If you have pretty good (or better) credit, it’s easy to fall into the temptation to borrow money from a lender. There’s just so much tempting stuff to acquire and do! Credit cards make borrowing money seem like magic — quick and easy money that you didn’t have to toil away to get!
But there’s something to be said for delaying gratification (consuming). The greatest advantage of delaying gratification now is that you drastically diminish your risk of falling into ruin later on. And it’s far easier to delay gratification now than it is to rebuild yourself from ruin later, too.
Therefore, borrowing should always be about need. Borrowing isn’t about desire.
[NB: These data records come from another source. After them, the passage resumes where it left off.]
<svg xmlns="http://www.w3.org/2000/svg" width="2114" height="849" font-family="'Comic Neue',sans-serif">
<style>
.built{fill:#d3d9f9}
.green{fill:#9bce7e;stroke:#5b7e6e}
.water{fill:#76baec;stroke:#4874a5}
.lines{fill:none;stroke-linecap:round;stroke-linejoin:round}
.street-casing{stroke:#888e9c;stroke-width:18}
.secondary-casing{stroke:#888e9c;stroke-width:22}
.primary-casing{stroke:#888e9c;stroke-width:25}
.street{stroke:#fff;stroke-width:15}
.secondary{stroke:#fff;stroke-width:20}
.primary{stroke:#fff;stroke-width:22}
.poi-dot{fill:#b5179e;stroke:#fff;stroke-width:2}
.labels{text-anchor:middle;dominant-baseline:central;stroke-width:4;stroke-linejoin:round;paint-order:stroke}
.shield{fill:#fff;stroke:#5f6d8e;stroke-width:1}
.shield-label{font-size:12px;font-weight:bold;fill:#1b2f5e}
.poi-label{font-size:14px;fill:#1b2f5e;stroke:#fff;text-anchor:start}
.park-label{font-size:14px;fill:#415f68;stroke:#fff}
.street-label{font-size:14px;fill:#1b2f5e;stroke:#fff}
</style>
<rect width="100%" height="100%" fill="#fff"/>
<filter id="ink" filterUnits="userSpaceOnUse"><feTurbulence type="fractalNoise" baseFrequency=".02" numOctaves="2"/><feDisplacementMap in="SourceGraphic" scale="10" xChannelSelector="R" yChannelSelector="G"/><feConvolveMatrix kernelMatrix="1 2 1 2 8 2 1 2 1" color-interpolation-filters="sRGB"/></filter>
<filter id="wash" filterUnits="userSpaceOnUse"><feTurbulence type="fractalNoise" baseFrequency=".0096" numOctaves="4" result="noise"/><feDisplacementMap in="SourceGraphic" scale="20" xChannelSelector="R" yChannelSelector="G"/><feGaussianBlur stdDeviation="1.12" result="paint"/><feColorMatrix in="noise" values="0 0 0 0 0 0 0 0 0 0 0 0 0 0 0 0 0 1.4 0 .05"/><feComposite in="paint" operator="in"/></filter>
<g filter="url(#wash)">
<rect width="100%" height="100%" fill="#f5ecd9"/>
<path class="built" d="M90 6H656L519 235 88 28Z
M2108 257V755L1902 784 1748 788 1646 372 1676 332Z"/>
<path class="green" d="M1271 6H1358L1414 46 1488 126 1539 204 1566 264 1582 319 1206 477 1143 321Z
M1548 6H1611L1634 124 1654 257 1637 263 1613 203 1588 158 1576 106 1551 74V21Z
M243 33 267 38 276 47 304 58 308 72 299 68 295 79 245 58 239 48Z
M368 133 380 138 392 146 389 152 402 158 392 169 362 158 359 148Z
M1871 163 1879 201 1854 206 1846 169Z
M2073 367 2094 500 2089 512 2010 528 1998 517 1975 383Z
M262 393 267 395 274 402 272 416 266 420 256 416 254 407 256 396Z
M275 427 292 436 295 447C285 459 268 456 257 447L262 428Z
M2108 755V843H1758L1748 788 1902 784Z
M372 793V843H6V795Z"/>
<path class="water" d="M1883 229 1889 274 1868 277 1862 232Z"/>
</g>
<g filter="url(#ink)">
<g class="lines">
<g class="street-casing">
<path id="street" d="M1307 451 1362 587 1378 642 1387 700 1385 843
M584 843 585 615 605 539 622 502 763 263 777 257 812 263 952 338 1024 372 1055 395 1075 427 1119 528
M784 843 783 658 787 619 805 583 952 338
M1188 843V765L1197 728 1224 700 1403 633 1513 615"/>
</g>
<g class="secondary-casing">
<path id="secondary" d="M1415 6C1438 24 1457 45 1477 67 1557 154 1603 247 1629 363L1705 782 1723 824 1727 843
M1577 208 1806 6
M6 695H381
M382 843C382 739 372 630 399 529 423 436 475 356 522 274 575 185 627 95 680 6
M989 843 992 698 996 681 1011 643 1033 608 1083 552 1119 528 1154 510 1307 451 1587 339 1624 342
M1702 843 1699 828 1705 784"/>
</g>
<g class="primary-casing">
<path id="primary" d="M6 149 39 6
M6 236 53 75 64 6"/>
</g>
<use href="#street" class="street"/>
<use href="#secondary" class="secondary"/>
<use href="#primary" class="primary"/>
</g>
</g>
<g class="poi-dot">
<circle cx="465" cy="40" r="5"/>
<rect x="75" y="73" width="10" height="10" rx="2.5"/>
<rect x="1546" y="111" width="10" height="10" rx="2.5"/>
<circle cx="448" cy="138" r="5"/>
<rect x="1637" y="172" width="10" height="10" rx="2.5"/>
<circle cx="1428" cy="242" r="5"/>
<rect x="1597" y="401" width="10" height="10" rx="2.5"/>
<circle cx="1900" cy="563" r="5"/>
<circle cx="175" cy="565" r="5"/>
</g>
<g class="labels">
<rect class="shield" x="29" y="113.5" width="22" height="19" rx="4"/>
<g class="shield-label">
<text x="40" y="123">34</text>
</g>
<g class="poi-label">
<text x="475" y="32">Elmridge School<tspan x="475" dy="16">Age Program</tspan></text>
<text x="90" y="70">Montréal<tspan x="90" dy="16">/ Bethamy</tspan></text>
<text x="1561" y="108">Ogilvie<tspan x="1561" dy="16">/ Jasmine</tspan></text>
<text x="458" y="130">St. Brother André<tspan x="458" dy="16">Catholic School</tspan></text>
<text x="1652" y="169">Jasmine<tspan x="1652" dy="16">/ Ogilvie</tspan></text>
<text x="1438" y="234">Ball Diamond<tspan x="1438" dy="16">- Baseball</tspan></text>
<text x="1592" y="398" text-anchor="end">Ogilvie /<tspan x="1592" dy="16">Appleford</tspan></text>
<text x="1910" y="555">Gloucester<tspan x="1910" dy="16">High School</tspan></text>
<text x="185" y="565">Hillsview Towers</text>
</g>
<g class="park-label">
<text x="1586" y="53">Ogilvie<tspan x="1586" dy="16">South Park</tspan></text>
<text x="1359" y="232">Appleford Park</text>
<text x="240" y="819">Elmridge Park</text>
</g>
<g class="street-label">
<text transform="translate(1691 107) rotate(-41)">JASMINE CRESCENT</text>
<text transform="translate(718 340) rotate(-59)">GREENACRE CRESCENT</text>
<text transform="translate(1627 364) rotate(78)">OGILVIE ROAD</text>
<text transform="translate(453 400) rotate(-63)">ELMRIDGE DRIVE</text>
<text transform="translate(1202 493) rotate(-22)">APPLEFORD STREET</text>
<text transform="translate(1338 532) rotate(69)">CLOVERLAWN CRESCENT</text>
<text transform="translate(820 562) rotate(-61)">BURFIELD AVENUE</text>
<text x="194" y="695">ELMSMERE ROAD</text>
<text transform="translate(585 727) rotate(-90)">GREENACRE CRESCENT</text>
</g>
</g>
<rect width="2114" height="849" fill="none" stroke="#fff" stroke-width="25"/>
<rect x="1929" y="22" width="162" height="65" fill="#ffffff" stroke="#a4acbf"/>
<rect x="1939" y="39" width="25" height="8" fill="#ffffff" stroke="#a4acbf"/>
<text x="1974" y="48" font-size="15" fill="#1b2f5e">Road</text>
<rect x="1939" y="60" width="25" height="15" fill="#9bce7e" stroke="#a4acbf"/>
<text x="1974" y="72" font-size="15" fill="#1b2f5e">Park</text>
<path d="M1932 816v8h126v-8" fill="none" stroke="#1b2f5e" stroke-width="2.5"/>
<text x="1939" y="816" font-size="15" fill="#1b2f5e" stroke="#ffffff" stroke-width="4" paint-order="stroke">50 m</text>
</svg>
Desires should be met with disposable income that you earned and that you don’t owe back to or owe interest on to anyone at all.
Sometimes desire and need are intertwined, it’s true. But borrowing is specifically about meeting a need.
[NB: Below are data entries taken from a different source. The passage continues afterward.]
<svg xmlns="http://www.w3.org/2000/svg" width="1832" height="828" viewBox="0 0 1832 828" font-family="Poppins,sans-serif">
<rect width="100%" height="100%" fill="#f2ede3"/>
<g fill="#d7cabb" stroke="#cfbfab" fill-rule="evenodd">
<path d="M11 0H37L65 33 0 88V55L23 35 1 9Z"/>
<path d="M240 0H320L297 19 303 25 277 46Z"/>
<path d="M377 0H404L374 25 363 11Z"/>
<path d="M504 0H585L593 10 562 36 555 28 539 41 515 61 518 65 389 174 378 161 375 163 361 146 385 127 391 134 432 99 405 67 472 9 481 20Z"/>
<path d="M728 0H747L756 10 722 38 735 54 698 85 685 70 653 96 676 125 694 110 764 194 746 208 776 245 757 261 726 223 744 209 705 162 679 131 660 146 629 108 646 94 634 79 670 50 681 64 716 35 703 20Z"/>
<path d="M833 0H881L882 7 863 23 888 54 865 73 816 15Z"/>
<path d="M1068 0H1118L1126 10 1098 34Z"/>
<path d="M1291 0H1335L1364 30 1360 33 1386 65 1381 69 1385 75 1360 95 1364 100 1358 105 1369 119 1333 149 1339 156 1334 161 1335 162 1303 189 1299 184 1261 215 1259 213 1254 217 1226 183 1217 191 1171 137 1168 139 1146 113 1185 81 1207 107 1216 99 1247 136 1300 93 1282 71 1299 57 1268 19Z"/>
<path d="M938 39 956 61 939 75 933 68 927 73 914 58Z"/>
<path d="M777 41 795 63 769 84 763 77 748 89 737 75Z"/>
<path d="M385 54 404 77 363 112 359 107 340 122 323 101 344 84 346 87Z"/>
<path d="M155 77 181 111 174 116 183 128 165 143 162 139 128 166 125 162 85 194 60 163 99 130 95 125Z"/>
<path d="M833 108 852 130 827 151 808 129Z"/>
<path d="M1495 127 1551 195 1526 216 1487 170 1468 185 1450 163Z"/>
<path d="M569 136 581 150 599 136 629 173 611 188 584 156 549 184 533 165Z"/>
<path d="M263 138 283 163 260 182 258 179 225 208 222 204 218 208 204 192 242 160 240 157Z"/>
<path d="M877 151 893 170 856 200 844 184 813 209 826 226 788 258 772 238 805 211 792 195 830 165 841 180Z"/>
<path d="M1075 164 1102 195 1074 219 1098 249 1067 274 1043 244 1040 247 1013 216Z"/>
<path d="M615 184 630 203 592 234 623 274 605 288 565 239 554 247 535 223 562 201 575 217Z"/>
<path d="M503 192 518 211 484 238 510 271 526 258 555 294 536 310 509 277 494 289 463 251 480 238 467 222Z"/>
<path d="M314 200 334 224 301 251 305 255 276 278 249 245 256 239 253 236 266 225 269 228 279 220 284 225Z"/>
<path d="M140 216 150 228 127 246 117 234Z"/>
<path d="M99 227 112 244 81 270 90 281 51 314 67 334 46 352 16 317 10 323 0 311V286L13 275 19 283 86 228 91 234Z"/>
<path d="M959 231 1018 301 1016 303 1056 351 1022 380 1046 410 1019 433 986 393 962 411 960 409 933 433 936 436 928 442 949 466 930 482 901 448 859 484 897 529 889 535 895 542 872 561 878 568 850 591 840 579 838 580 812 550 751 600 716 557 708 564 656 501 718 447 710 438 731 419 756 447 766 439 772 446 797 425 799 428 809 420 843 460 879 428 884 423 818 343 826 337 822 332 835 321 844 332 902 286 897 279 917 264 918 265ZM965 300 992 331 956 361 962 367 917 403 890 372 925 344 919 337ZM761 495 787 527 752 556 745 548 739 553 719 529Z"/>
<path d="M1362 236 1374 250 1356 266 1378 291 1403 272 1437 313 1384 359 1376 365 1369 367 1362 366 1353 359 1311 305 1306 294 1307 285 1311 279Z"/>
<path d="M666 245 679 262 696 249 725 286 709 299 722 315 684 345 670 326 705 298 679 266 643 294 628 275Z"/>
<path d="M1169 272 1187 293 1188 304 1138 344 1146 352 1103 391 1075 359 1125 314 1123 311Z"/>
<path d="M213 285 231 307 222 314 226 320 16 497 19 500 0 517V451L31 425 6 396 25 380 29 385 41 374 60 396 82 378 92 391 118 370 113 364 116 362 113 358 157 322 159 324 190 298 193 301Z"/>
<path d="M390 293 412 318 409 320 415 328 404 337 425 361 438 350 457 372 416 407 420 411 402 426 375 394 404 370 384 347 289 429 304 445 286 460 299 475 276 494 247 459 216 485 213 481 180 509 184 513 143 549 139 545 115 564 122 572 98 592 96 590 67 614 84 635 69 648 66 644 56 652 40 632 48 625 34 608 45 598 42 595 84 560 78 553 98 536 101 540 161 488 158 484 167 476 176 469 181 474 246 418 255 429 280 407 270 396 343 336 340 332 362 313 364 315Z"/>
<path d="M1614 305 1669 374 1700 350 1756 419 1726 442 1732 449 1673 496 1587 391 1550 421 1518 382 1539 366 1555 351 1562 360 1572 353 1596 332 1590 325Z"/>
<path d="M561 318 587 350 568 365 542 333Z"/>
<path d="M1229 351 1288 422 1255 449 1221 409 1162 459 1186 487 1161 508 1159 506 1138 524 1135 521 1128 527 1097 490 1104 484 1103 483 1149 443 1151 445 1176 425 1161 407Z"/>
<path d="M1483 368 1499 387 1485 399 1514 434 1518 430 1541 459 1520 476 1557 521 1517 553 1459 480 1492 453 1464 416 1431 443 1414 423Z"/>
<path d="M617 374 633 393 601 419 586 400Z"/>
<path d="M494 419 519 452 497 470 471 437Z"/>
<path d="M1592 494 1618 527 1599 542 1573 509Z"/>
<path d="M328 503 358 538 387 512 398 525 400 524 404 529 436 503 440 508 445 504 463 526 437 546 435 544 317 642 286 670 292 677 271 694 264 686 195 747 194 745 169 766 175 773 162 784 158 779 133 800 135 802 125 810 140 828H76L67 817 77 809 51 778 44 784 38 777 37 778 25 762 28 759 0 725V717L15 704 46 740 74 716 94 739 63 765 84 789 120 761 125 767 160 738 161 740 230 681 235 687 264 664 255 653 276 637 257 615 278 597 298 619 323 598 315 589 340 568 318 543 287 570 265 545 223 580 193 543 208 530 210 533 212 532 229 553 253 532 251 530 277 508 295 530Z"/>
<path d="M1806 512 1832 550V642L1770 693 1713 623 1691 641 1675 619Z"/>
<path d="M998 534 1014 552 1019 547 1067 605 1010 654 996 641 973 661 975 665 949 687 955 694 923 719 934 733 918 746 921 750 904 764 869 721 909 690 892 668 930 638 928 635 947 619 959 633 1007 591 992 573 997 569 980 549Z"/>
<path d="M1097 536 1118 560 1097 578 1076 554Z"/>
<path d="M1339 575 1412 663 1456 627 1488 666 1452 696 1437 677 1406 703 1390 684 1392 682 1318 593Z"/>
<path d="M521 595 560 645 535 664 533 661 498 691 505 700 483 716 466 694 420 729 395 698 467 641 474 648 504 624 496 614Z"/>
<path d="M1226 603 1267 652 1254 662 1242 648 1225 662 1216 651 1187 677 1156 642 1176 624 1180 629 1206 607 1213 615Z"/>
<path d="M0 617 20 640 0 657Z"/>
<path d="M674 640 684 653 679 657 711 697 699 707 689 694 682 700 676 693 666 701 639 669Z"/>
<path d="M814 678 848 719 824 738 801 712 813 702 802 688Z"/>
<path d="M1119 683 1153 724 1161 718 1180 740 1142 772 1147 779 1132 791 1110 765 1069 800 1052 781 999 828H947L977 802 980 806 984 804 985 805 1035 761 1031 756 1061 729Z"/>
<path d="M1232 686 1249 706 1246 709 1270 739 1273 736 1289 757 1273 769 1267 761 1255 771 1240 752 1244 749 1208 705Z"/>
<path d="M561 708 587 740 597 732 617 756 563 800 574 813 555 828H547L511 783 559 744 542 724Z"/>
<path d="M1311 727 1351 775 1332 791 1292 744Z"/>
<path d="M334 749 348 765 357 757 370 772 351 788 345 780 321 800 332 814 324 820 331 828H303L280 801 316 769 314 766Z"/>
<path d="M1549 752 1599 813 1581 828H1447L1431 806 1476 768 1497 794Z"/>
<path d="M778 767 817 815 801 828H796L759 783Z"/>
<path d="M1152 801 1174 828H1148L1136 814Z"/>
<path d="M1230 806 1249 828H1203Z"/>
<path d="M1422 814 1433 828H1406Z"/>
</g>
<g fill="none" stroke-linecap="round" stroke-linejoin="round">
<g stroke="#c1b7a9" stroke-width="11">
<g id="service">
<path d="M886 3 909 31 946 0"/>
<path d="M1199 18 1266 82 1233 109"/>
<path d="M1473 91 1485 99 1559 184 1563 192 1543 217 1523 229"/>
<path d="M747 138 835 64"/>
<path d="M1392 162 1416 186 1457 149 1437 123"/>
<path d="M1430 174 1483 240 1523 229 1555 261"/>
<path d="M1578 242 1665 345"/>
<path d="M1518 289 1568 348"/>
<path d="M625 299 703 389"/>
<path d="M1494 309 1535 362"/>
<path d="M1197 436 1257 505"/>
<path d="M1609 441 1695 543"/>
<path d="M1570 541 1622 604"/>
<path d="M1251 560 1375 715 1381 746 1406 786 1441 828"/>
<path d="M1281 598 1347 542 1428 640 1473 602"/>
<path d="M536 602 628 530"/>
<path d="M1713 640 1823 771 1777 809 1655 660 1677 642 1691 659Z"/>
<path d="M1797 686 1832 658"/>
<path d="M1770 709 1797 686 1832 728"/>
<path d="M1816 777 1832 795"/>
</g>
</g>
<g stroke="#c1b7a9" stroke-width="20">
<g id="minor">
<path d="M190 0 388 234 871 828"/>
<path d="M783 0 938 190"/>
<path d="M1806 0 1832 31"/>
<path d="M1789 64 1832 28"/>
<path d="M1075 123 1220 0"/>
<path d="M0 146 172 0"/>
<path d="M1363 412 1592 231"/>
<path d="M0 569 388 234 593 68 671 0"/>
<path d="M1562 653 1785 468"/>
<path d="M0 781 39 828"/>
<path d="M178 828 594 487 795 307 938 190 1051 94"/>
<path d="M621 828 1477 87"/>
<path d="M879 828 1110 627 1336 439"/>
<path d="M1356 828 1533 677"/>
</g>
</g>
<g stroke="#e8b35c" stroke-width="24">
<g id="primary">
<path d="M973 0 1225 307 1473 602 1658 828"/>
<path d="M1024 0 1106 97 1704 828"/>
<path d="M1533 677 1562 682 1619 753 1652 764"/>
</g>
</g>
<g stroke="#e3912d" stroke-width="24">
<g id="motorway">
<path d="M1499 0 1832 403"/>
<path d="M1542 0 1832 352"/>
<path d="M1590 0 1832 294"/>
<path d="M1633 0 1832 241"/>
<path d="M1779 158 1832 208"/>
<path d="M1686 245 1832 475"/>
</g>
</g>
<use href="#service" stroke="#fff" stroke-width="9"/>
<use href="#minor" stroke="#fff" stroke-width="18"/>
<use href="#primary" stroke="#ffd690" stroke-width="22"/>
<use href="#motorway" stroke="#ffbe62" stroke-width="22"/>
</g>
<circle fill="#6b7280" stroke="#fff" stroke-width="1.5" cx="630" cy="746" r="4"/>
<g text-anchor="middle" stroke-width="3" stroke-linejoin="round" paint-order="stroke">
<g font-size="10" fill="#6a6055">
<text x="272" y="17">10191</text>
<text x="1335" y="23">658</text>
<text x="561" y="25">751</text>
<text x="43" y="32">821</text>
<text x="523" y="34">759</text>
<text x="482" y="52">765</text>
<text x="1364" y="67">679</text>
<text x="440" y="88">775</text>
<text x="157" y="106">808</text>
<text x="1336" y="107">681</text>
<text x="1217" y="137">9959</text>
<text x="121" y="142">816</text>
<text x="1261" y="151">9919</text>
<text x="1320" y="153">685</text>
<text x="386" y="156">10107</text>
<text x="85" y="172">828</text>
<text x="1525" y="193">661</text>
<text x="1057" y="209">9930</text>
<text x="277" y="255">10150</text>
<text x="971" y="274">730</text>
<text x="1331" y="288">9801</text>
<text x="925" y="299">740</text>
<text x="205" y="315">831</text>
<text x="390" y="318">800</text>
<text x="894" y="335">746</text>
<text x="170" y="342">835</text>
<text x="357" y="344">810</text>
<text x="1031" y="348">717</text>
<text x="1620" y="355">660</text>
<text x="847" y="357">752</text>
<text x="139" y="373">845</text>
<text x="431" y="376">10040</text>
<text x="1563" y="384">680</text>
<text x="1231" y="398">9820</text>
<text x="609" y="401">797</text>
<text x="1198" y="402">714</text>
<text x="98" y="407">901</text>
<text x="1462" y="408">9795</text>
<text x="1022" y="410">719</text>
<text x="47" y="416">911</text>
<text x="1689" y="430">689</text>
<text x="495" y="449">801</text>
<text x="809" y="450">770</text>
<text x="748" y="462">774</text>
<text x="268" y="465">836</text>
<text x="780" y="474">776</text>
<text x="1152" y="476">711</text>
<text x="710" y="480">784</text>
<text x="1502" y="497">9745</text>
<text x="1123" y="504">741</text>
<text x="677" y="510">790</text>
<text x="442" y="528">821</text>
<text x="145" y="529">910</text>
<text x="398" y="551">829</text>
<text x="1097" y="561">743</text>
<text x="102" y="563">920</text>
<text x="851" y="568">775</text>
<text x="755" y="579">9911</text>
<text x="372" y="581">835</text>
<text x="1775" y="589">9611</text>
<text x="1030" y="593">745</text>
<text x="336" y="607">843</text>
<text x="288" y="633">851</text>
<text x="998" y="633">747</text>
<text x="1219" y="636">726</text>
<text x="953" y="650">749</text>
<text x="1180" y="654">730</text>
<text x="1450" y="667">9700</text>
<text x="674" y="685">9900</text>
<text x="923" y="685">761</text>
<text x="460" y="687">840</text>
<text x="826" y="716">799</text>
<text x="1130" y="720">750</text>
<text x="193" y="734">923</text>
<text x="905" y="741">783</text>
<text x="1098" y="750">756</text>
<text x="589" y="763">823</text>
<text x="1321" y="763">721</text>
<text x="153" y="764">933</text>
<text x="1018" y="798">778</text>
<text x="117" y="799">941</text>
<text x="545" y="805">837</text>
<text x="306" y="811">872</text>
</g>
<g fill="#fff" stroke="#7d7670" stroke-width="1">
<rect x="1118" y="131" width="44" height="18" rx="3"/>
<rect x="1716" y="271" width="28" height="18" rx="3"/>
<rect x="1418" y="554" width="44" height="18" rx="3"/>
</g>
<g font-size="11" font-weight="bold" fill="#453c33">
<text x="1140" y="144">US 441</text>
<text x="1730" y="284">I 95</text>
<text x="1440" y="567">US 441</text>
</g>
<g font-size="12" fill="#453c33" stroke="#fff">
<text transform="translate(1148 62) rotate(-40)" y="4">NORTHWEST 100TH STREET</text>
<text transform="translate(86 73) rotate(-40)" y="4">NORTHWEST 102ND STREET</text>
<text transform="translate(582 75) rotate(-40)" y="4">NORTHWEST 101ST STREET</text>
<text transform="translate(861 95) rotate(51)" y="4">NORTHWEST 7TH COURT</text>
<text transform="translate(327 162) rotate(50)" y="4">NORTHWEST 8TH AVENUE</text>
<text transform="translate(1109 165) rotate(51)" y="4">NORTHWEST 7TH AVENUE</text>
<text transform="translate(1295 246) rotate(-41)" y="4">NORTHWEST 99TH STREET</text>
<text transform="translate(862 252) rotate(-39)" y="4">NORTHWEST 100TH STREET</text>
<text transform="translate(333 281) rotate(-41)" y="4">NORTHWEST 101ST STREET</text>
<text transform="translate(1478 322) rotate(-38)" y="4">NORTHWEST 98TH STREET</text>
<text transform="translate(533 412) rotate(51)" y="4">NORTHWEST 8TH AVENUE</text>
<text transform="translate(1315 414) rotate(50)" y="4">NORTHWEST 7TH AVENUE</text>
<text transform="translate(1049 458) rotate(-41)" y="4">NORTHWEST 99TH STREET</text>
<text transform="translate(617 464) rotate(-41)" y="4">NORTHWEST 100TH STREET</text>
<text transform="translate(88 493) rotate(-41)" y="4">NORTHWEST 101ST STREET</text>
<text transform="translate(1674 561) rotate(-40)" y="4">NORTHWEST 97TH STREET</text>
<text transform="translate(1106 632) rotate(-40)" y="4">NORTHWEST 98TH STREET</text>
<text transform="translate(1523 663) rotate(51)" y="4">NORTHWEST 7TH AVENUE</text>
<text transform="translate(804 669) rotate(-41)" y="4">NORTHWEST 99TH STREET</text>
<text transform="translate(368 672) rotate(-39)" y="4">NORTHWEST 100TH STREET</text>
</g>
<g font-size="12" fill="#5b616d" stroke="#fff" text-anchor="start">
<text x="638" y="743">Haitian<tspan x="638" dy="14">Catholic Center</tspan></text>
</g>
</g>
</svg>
Needs may be things like: An affordable place to live that you actually own and are in control of.
A reliable vehicle for going to work, getting out to the grocery store, etc.
Getting major repairs made to a home, vehicles, business machinery, etc.
Expanding or making improvements to your home or office. (This is often about desire, but you spend the majority of your waking life in these places and it’s important to your health that you’re happy and satisfied in these places.)Education for you, your domestic partner, or your children.
Financing a beautiful Xmas or other important holiday for your family, especially if you have children. (Please note that this is for your family, not for your personal indulgence.)Business expenses including expansion.
Healthier food for your household.
Paying utilities so that you avoid service disruption.
Medical expense bills not covered by your insurance.
Drawing the Bottom Line If you can possibly afford to pay for it out of your own money, do it? If it’s a luxury item or some expensive vacation and you don’t have the money for it now, you just don’t buy it or take that vacation.
You see, the paradox about borrowing is that it should be avoided if it’s at all possible. In our debt-tempting society, some proven ways of avoiding the need to borrow include: Get into a disciplined investment plan where you put X amount of money into a mutual fund (for example), like clockwork, each month. This invested money not only has the potential to make you even more money, it prevents you from being tempted to spend it with it just sitting around.
Make efforts to lead a healthier lifestyle so that you can lower your medical or health care costs.
Take good care of your vehicles, appliances, personal computers, etc. so that they last longer and need less maintenance.
Don’t be shy about clipping coupons! Coupons are money.
Discover merchants where you can constantly find lower prices or special offers on goods and services that you desire or need. Some very fine examples of these are Google Offers, LivingSocial, Michael’s, Target, and Costco.
If you want more out of life, do your utmost to figure out how you can increase your income and personal wealth instead of borrowing. Focus on making more instead of taking more (that has to be paid back with interest). The Internet is replete with ideas and opportunities to work from home, start up your own online gig, or further your education.
One final note: the less you need to borrow and the faster you can pay off your loans, the better your credit rating — so that when you do need to borrow, you get lower interest rates and better terms.